The way I’ve thought about abortion over the years as a preacher—and I’m mainly a preacher, one who has to speak about abortion in the context of worship from the Bible—is to relate it to God. We always devote one Sunday (the Sanctity of Life Sunday) to abortion and one Sunday to racial harmony every year.
In fact, the Martin Luther King Sunday and the Sanctity of Life Sunday in American life come back to back. And I regard that as a wonderful providence, because usually the people that are passionate about racial diversity and racial harmony are not the same people that are passionate about abortion (and vice versa). But I want a church where everybody is passionate about both. So to preach on them back to back is really important. That they are both God issues is what I want to say year after year after year.
Abortion is a God issue, and I think the first way you see that is in Psalm 139 where it says “I am fearfully and wonderfully made” (verse 14). And the language that is used is that a baby is knit together in its mother’s womb. Well who’s the knitter? The knitter is not nature. The knitter is God, which means that what’s happening in a woman’s tummy is that God is at work. God is making a human being.

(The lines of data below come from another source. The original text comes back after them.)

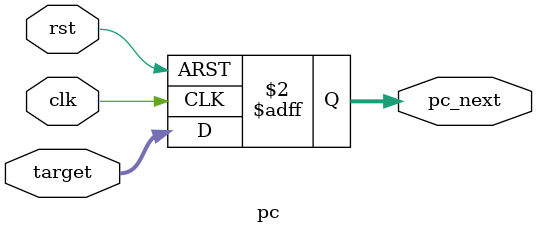
<source format=v>
`timescale 1ns / 1ps
module pc(clk, rst, target, pc_next);
    input clk;
    input rst;
    input [31:0] target;
    output reg [31:0] pc_next;
    
    always @(posedge clk or posedge rst) begin
        if(rst)
            pc_next <= -4;
        else
            pc_next <= target;
    end
endmodule
</source>
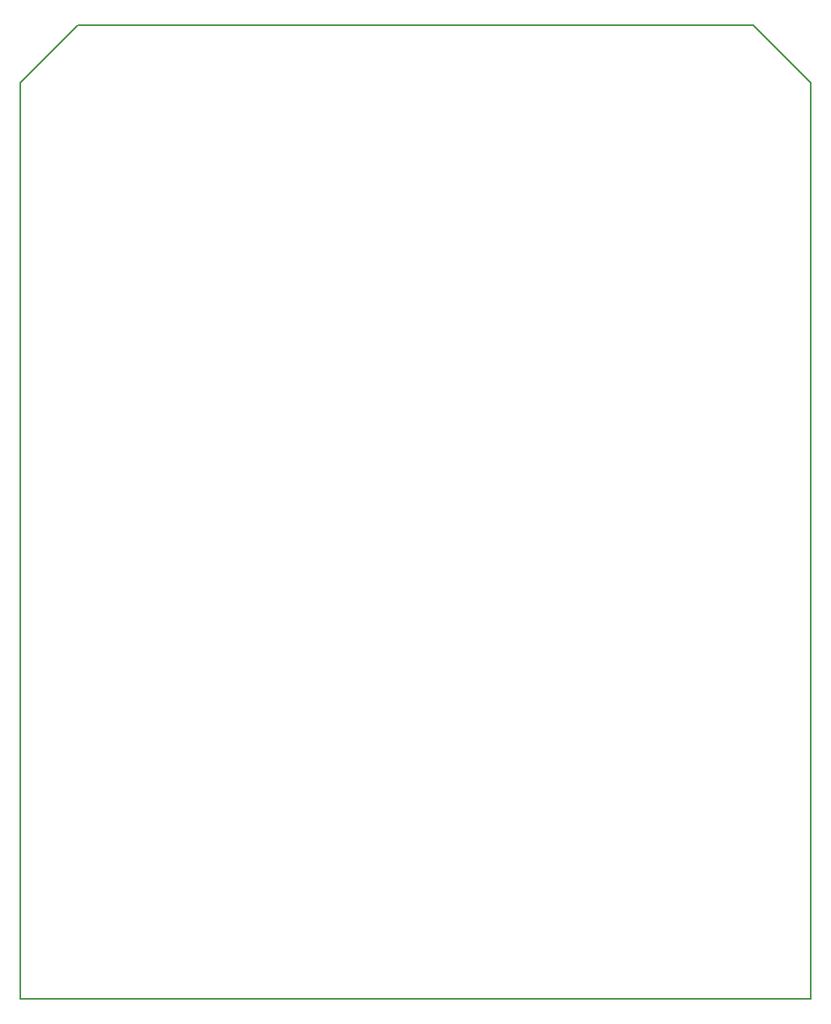
<source format=gbr>
G04 #@! TF.FileFunction,Profile,NP*
%FSLAX46Y46*%
G04 Gerber Fmt 4.6, Leading zero omitted, Abs format (unit mm)*
G04 Created by KiCad (PCBNEW 4.0.6) date 06/08/18 14:18:22*
%MOMM*%
%LPD*%
G01*
G04 APERTURE LIST*
%ADD10C,0.100000*%
%ADD11C,0.150000*%
G04 APERTURE END LIST*
D10*
D11*
X111156000Y-40482000D02*
X181656000Y-40482000D01*
X187706000Y-46482000D02*
X181656000Y-40482000D01*
X105156000Y-46482000D02*
X111156000Y-40482000D01*
X105156000Y-142082000D02*
X187706000Y-142082000D01*
X187706000Y-46482000D02*
X187706000Y-142082000D01*
X105156000Y-46482000D02*
X105156000Y-142082000D01*
M02*

</source>
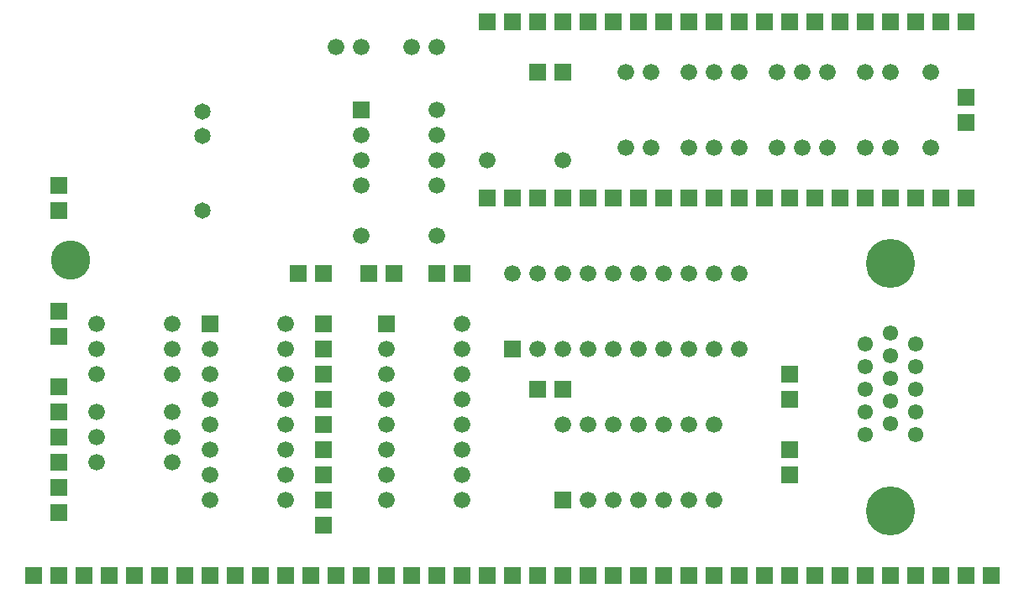
<source format=gbr>
G04 DesignSpark PCB Gerber Version 10.0 Build 5299*
G04 #@! TF.Part,Single*
G04 #@! TF.FileFunction,Soldermask,Bot*
G04 #@! TF.FilePolarity,Negative*
%FSLAX35Y35*%
%MOIN*%
G04 #@! TA.AperFunction,ComponentPad*
%ADD28R,0.06600X0.06600*%
%ADD73R,0.07100X0.07100*%
%ADD101C,0.06112*%
%ADD103C,0.06506*%
%ADD27C,0.06600*%
G04 #@! TA.AperFunction,WasherPad*
%ADD100C,0.15600*%
G04 #@! TA.AperFunction,ComponentPad*
%ADD102C,0.19498*%
G04 #@! TD.AperFunction*
X0Y0D02*
D02*
D27*
X74250Y65250D03*
Y75250D03*
Y85250D03*
Y100250D03*
Y110250D03*
Y120250D03*
X104250Y65250D03*
Y75250D03*
Y85250D03*
Y100250D03*
Y110250D03*
Y120250D03*
X119250Y50250D03*
Y60250D03*
Y70250D03*
Y80250D03*
Y90250D03*
Y100250D03*
Y110250D03*
X149250Y50250D03*
Y60250D03*
Y70250D03*
Y80250D03*
Y90250D03*
Y100250D03*
Y110250D03*
Y120250D03*
X169250Y230250D03*
X179250Y155250D03*
Y175250D03*
Y185250D03*
Y195250D03*
Y230250D03*
X189250Y50250D03*
Y60250D03*
Y70250D03*
Y80250D03*
Y90250D03*
Y100250D03*
Y110250D03*
X199250Y230250D03*
X209250Y155250D03*
Y175250D03*
Y185250D03*
Y195250D03*
Y205250D03*
Y230250D03*
X219250Y50250D03*
Y60250D03*
Y70250D03*
Y80250D03*
Y90250D03*
Y100250D03*
Y110250D03*
Y120250D03*
X229250Y185250D03*
X239250Y140250D03*
X249250Y110250D03*
Y140250D03*
X259250Y80250D03*
Y110250D03*
Y140250D03*
Y185250D03*
X269250Y50250D03*
Y80250D03*
Y110250D03*
Y140250D03*
X279250Y50250D03*
Y80250D03*
Y110250D03*
Y140250D03*
X284250Y190250D03*
Y220250D03*
X289250Y50250D03*
Y80250D03*
Y110250D03*
Y140250D03*
X294250Y190250D03*
Y220250D03*
X299250Y50250D03*
Y80250D03*
Y110250D03*
Y140250D03*
X309250Y50250D03*
Y80250D03*
Y110250D03*
Y140250D03*
Y190250D03*
Y220250D03*
X319250Y50250D03*
Y80250D03*
Y110250D03*
Y140250D03*
Y190250D03*
Y220250D03*
X329250Y110250D03*
Y140250D03*
Y190250D03*
Y220250D03*
X344250Y190250D03*
Y220250D03*
X354250Y190250D03*
Y220250D03*
X364250Y190250D03*
Y220250D03*
X379250Y190250D03*
Y220250D03*
X389250Y190250D03*
Y220250D03*
X405250Y190250D03*
Y220250D03*
D02*
D28*
X59250Y45250D03*
Y55250D03*
Y65250D03*
Y75250D03*
Y85250D03*
Y95250D03*
Y115250D03*
Y125250D03*
Y165250D03*
Y175250D03*
X119250Y120250D03*
X154250Y140250D03*
X164250Y40250D03*
Y50250D03*
Y60250D03*
Y70250D03*
Y80250D03*
Y90250D03*
Y100250D03*
Y110250D03*
Y120250D03*
Y140250D03*
X179250Y205250D03*
X182250Y140250D03*
X189250Y120250D03*
X192250Y140250D03*
X209250D03*
X219250D03*
X229250Y170250D03*
Y240250D03*
X239250Y110250D03*
Y170250D03*
Y240250D03*
X249250Y94250D03*
Y170250D03*
Y220250D03*
Y240250D03*
X259250Y50250D03*
Y94250D03*
Y170250D03*
Y220250D03*
Y240250D03*
X269250Y170250D03*
Y240250D03*
X279250Y170250D03*
Y240250D03*
X289250Y170250D03*
Y240250D03*
X299250Y170250D03*
Y240250D03*
X309250Y170250D03*
Y240250D03*
X319250Y170250D03*
Y240250D03*
X329250Y170250D03*
Y240250D03*
X339250Y170250D03*
Y240250D03*
X349250Y60250D03*
Y70250D03*
Y90250D03*
Y100250D03*
Y170250D03*
Y240250D03*
X359250Y170250D03*
Y240250D03*
X369250Y170250D03*
Y240250D03*
X379250Y170250D03*
Y240250D03*
X389250Y170250D03*
Y240250D03*
X399250Y170250D03*
Y240250D03*
X409250Y170250D03*
Y240250D03*
X419250Y170250D03*
Y200250D03*
Y210250D03*
Y240250D03*
D02*
D73*
X49250Y20250D03*
X59250D03*
X69250D03*
X79250D03*
X89250D03*
X99250D03*
X109250D03*
X119250D03*
X129250D03*
X139250D03*
X149250D03*
X159250D03*
X169250D03*
X179250D03*
X189250D03*
X199250D03*
X209250D03*
X219250D03*
X229250D03*
X239250D03*
X249250D03*
X259250D03*
X269250D03*
X279250D03*
X289250D03*
X299250D03*
X309250D03*
X319250D03*
X329250D03*
X339250D03*
X349250D03*
X359250D03*
X369250D03*
X379250D03*
X389250D03*
X399250D03*
X409250D03*
X419250D03*
X429250D03*
D02*
D100*
X63981Y145532D03*
D02*
D101*
X379250Y76266D03*
Y85262D03*
Y94258D03*
Y103254D03*
Y112250D03*
X389250Y80762D03*
Y89758D03*
Y98754D03*
Y107750D03*
Y116746D03*
X399250Y76266D03*
Y85262D03*
Y94258D03*
Y103254D03*
Y112250D03*
D02*
D102*
X389250Y46030D03*
Y144494D03*
D02*
D103*
X116250Y165250D03*
Y195171D03*
Y204620D03*
X0Y0D02*
M02*

</source>
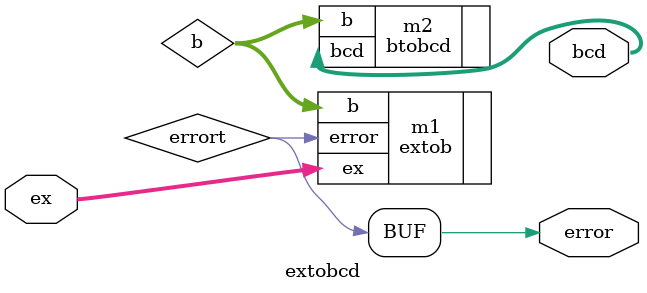
<source format=v>
`timescale 1ns / 1ps


module extobcd(
    input [3:0] ex,
    output [7:0] bcd,
    output error
    );
    wire errort;
    wire [3:0]b;
    extob m1 (.ex(ex), .b(b), .error(errort));
    btobcd m2 (.b(b), .bcd(bcd));
    assign error=errort;
    
endmodule

</source>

Now, you don’t mess with that. You just don’t get in God’s face and say, “Let me at it! I’m going to take it out! I’m going to chop it into pieces.” You don’t do that.
And you don’t do it for God’s sake. God gives, God takes away, God makes babies. We don’t make babies. We put the pieces together through sexual relations and God causes a being that never was and now is and always will be to come into being.